Exercise objective:
Two lines below mark the span: the one containing "[838,239,933,254] Vinculada. ->" and the one containing "[838,1031,922,1046] Emissora ->". Set down both, plus every line between, exactly as they stand, and nothing else.

-- Input material follows --

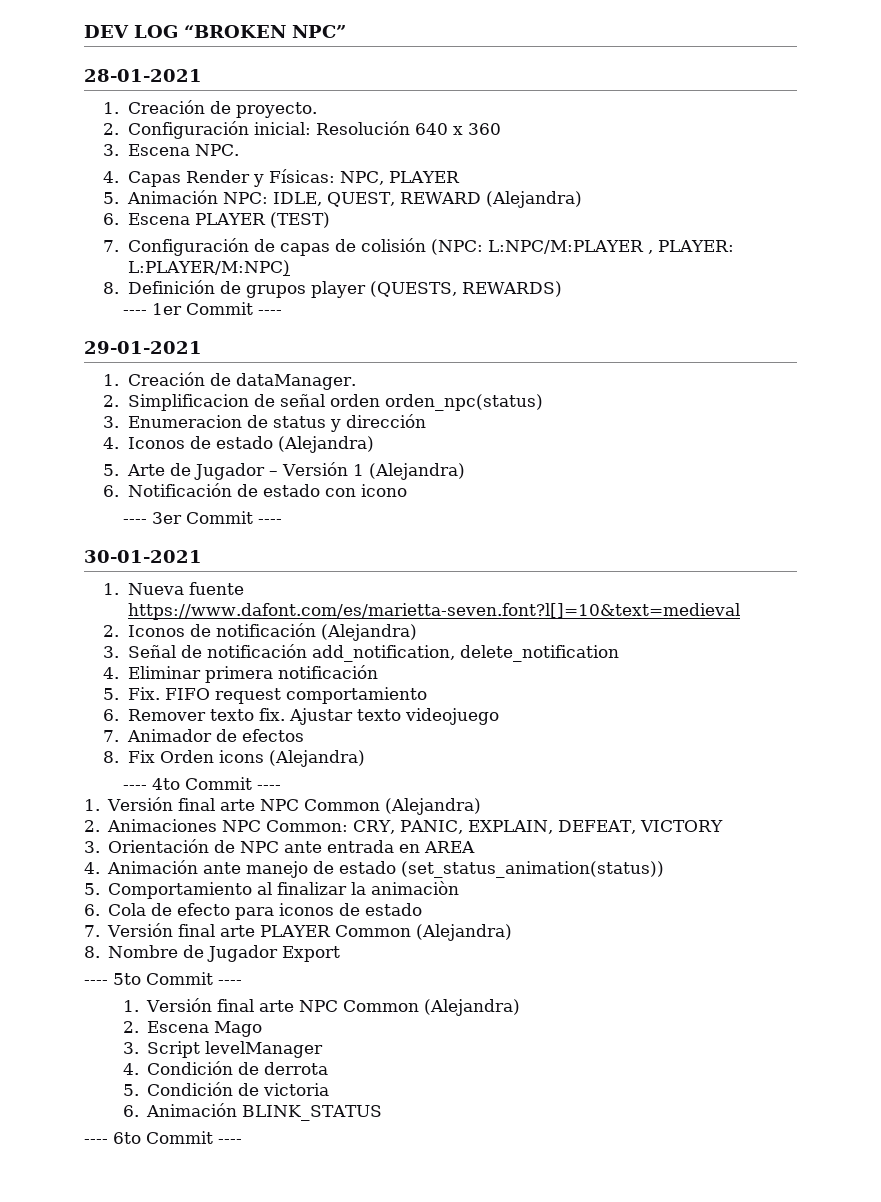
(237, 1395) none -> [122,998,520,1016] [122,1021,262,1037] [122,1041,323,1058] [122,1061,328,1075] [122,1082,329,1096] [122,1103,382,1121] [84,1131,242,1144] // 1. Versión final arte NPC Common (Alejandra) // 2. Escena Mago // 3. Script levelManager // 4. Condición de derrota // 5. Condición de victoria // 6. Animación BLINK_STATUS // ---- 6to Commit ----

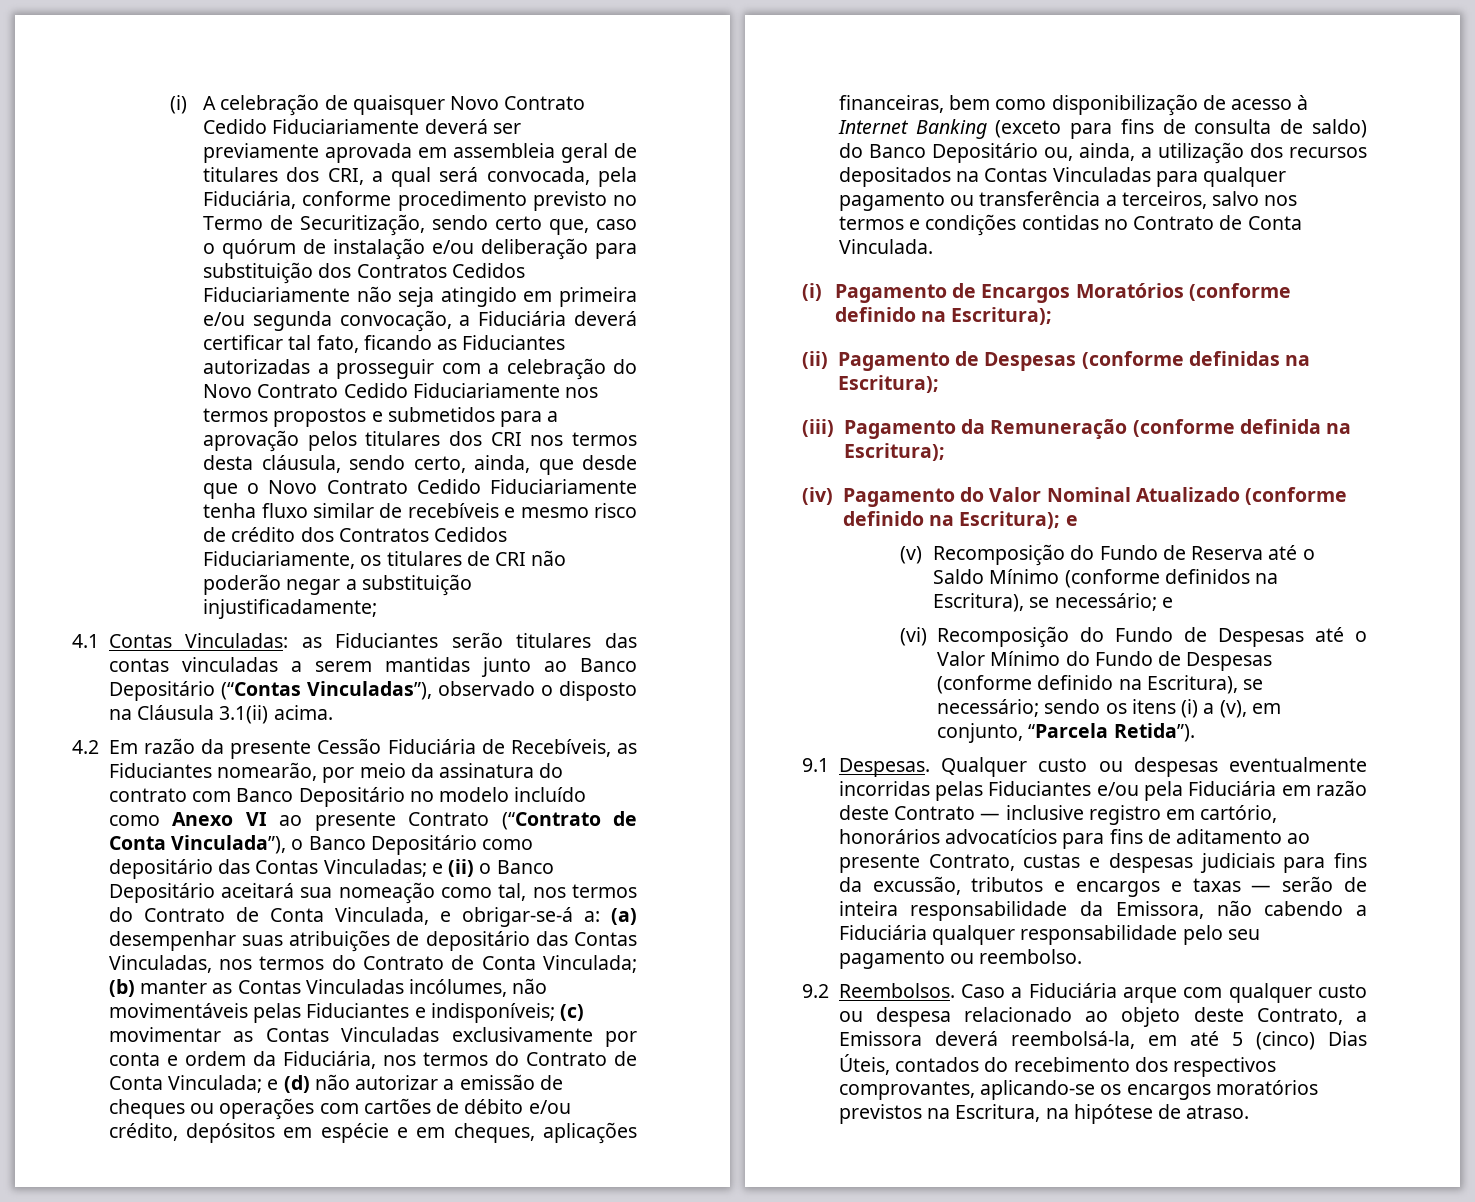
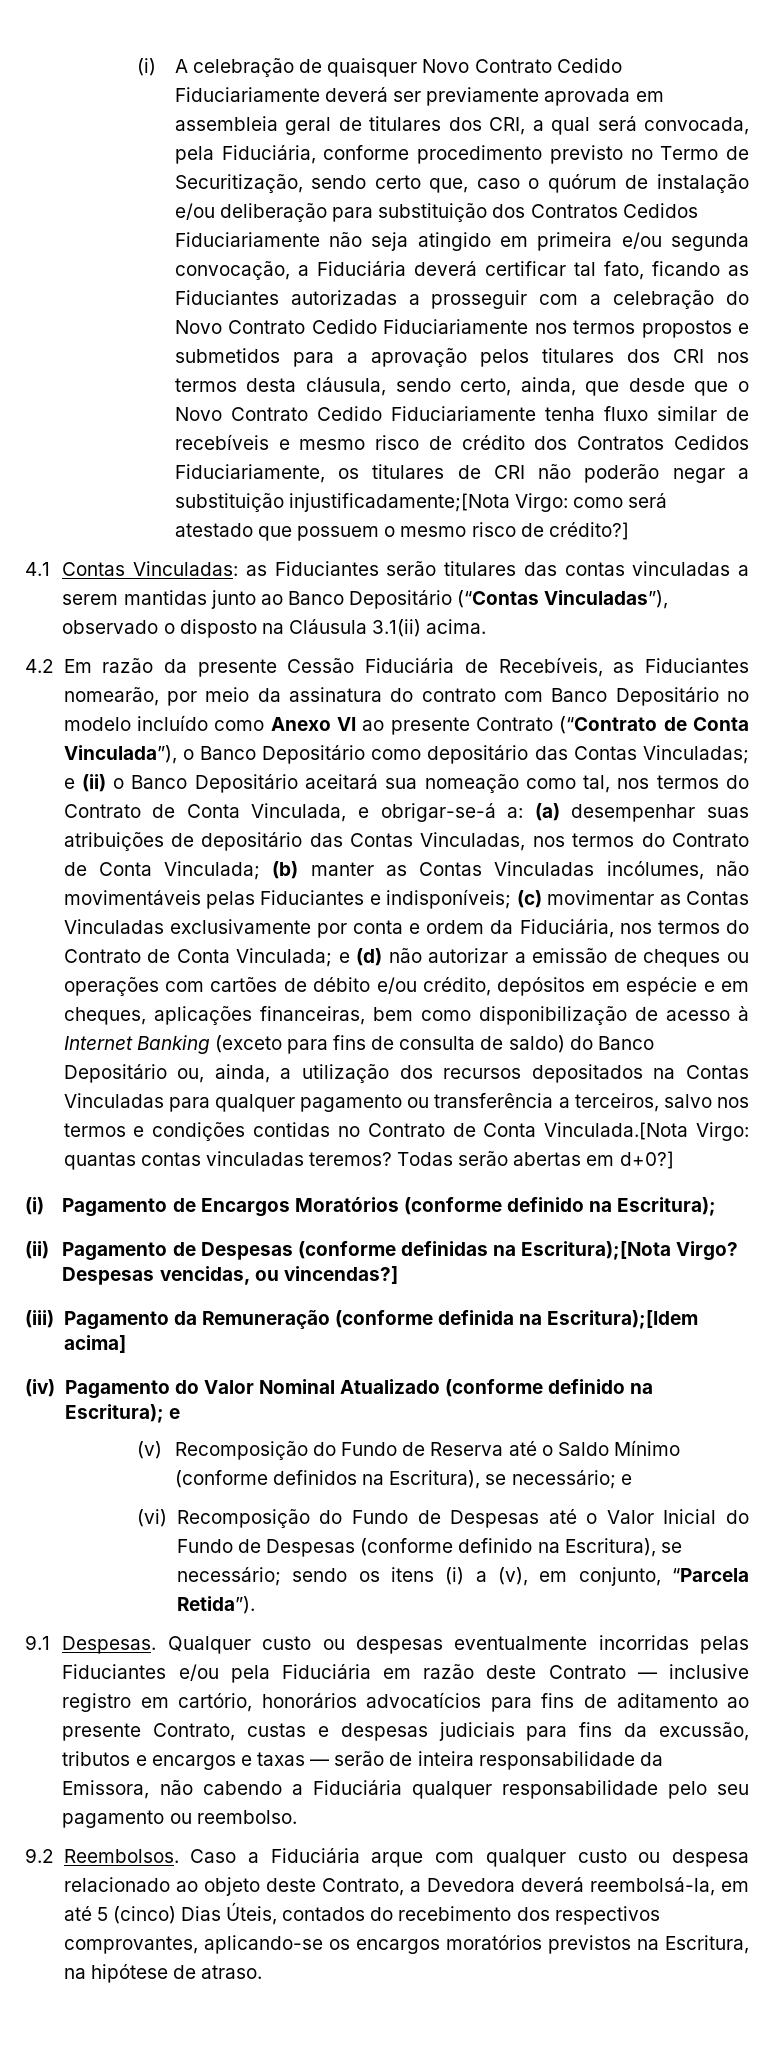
[203,599,378,619] injustificadamente; -> [288,493,668,512] [174,522,629,541] injustificadamente;[Nota Virgo: como será atestado que possuem o mesmo risco de crédito?]
[838,239,933,254] Vinculada. -> [544,1122,749,1141] [63,1151,674,1170] Vinculada.[Nota Virgo: quantas contas vinculadas teremos? Todas serão abertas em d+0?]
[837,375,939,393] Escritura); -> [521,1241,739,1261] [62,1266,398,1285] Escritura);[Nota Virgo? Despesas vencidas, ou vincendas?]
[843,443,945,461] Escritura); -> [547,1310,699,1329] [63,1335,126,1353] Escritura);[Idem acima]
[990,651,1061,666] Mínimo -> [663,1509,717,1524] Inicial
[838,1031,922,1046] Emissora -> [426,1878,515,1892] Devedora

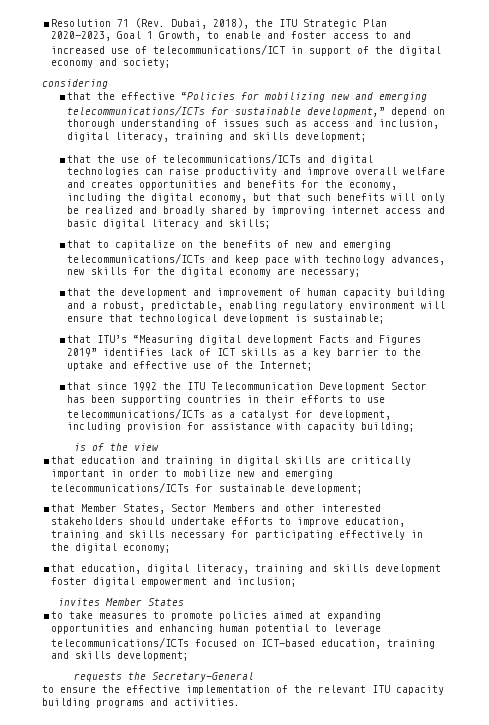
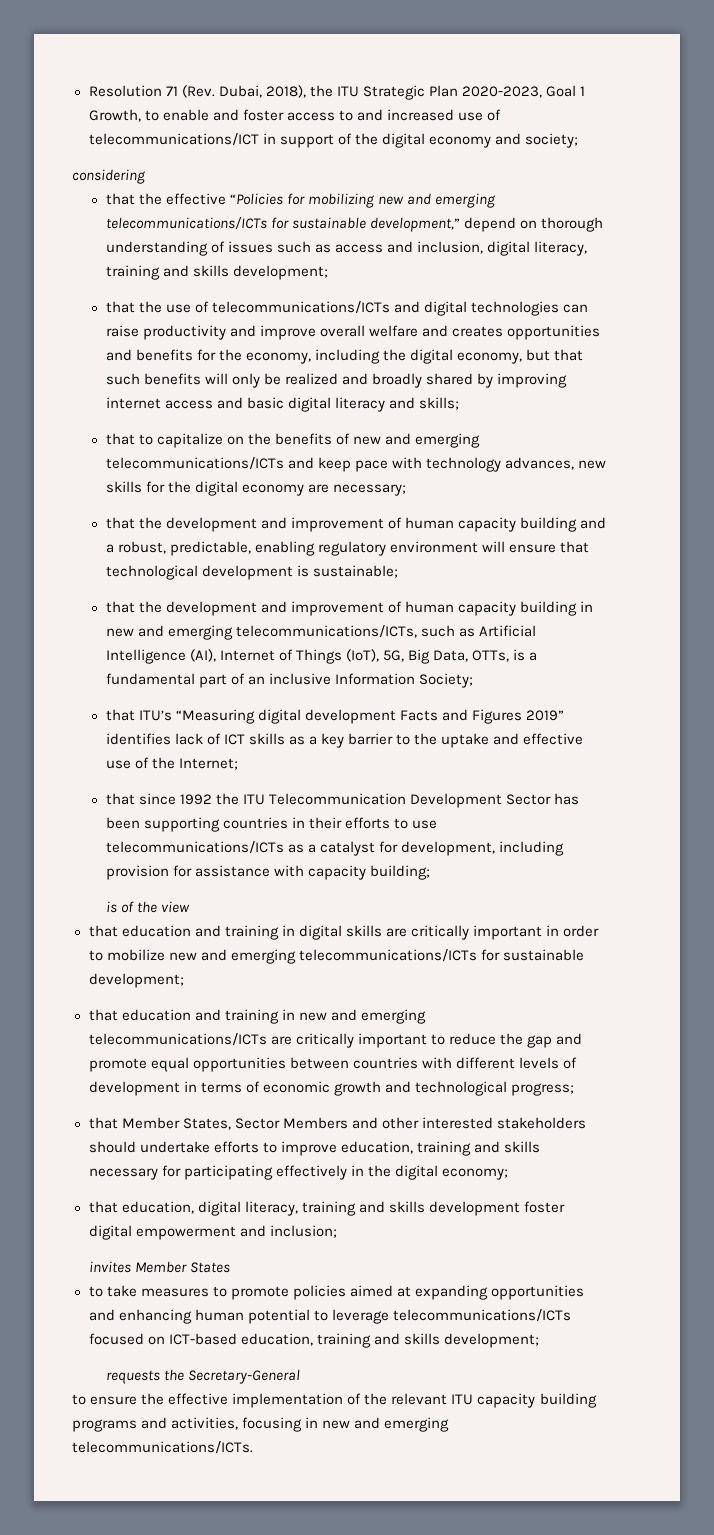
(386, 319) none -> [105,601,593,616] [105,625,536,640] [105,649,538,664] [105,673,473,688] // that the development and improvement of human capacity building in new and emerging telecommunications/ICTs, such as Artificial Intelligence (AI), Internet of Things (IoT), 5G, Big Data, OTTs, is a fundamental part of an inclusive Information Society;
(364, 489) none -> [88,1009,426,1024] [88,1033,582,1048] [88,1057,577,1072] [88,1081,574,1096] // that education and training in new and emerging telecommunications/ICTs are critically important to reduce the gap and promote equal opportunities between countries with different levels of development in terms of economic growth and technological progress;
[174,698,240,706] activities. -> [171,1417,450,1432] [72,1441,253,1454] activities, focusing in new and emerging telecommunications/ICTs.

-- Input material concluded --

Result for this task:
[838,239,933,254] Vinculada. -> [544,1122,749,1141] [63,1151,674,1170] Vinculada.[Nota Virgo: quantas contas vinculadas teremos? Todas serão abertas em d+0?]
[837,375,939,393] Escritura); -> [521,1241,739,1261] [62,1266,398,1285] Escritura);[Nota Virgo? Despesas vencidas, ou vincendas?]
[843,443,945,461] Escritura); -> [547,1310,699,1329] [63,1335,126,1353] Escritura);[Idem acima]
[990,651,1061,666] Mínimo -> [663,1509,717,1524] Inicial
[838,1031,922,1046] Emissora -> [426,1878,515,1892] Devedora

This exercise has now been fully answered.